Neoadjuvant Chemotherapy for Ovarian Cancer

The CHORUS trial compared neoadjuvant chemotherapy followed by surgery to upfront surgery followed by chemotherapy among 550 women with newly diagnosed advanced ovarian cancer and found no real differences in progression-free or overall survival.6 “But what was striking about this study was the poor performance of the arms in this study,” Dr. Haluska said, “compared to some of the more contemporary adjuvant chemotherapy trials.”

While median overall survival in these trials was in the 50- to 60-month range, in the CHORUS trial, median overall survival was in the 20- to 30-month range. The underperformance in the neoadjuvant chemotherapy vs adjuvant chemotherapy trials “is really compelling,” Dr. Haluska said.

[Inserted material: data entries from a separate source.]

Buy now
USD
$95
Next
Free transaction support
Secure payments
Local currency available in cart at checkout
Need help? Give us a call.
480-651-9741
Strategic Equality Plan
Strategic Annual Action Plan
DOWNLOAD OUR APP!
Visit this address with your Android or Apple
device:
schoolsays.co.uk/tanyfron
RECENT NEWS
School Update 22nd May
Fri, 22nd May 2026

To determine underlying reasons for these differences, Dr. Haluska reviewed some key predictors of outcome. There were “impressive” differences in performance status, he noted. The number of patients with performance status 0 “was fairly low in the CHORUS study” compared to other contemporary studies and “may explain the poor underperformance of the arms in this study.”

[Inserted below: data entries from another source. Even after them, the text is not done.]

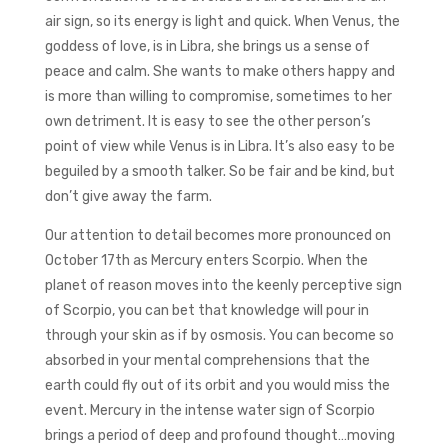
air sign, so its energy is light and quick. When Venus, the
goddess of love, is in Libra, she brings us a sense of
peace and calm. She wants to make others happy and
is more than willing to compromise, sometimes to her
own detriment. It is easy to see the other person’s
point of view while Venus is in Libra. It’s also easy to be
beguiled by a smooth talker. So be fair and be kind, but
don’t give away the farm.
Our attention to detail becomes more pronounced on
October 17th as Mercury enters Scorpio. When the
planet of reason moves into the keenly perceptive sign
of Scorpio, you can bet that knowledge will pour in
through your skin as if by osmosis. You can become so
absorbed in your mental comprehensions that the
earth could fly out of its orbit and you would miss the
event. Mercury in the intense water sign of Scorpio
brings a period of deep and profound thought…moving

The percentage of optimal debulking was “reasonable” in the CHORUS study and “somewhat comparable, although probably less than most of the studies done with adjuvant chemotherapy,” Dr. Haluska said. There was a wide range in the ability to optimally debulk patients according to the country, with some countries having poor rates of optimal debulking “and that may have affected the outcome,” he added.

“I think it is unlikely that these results really can be generalized to patients who have a good performance status and are good surgical candidates,” Dr. Haluska stated. “In my opinion, upfront surgical debulking followed by chemotherapy is still the standard of care until we can have a trial that has performance of the arms that are comparable to the adjuvant chemotherapy trials.” ■

Disclosure: Dr. Haluska reported no potential conflicts of interest.

Editor’s note: Additional details of these trials were reported in previous issues of The ASCO Post.

References

1. Tewari KS, Sill M, Long HJ, et al: Incorporation of bevacizumab in the treatment of recurrent and metastatic cervical cancer: A phase III randomized trial of the Gynecologic Oncology Group. ASCO Annual Meeting. Abstract 3. Presented June 2, 2013.

2. Shastri SS, Mittra I, Mishra G, et al: Effect of visual inspection with acetic acid screening by primary health workers on cervical cancer mortality. ASCO Annual Meeting. Abstract 2. Presented June 2, 2013.

3. Du Bois A, Floquet A, Kim JW, et al: Randomized, double-blind placebo, phase III trial of pazopanib vs placebo in women who have not progressed after first-line chemotherapy for advanced epithelial ovarian, fallopian tube, or primary peritoneal cancer: Results of an international Intergroup trial (AGO-OVAR16). ASCO Annual Meeting. Abstract LBA5503. Presented June 2, 2013.

4. Ledermann JA, Harter P, Gourley C, et al: Olaparib maintenance therapy in patients with platinum-sensitive relapsed serous ovarian cancer and a BRCA mutation. 2013 ASCO Annual Meeting. Abstract 5505. Presented June 1, 2013.

5. Pignata S, Scambia G, Lauria R, et al: A randomized multicenter phase III study comparing weekly versus every 3 weeks carboplatin plus paclitaxel in patients with advanced ovarian cancer: Multicenter Italian Trials in Ovarian Cancer (MITO)-7—European Network of Gynaecological Trial Groups (ENGOT-ov-10) and Gynaecologic Cancer Intergroup (GCIG) trial. 2013 ASCO Annual Meeting. Abstract LBA5501. Presented June 1, 2013.

6. Kehoe S, Hook J, Nankivell M, et al: Chemotherapy or upfront surgery for newly diagnosed advanced ovarian cancer: Results from the MRC CHORUS trial. 2013 ASCO Annual Meeting. Abstract 5500. Presented June 1, 2013.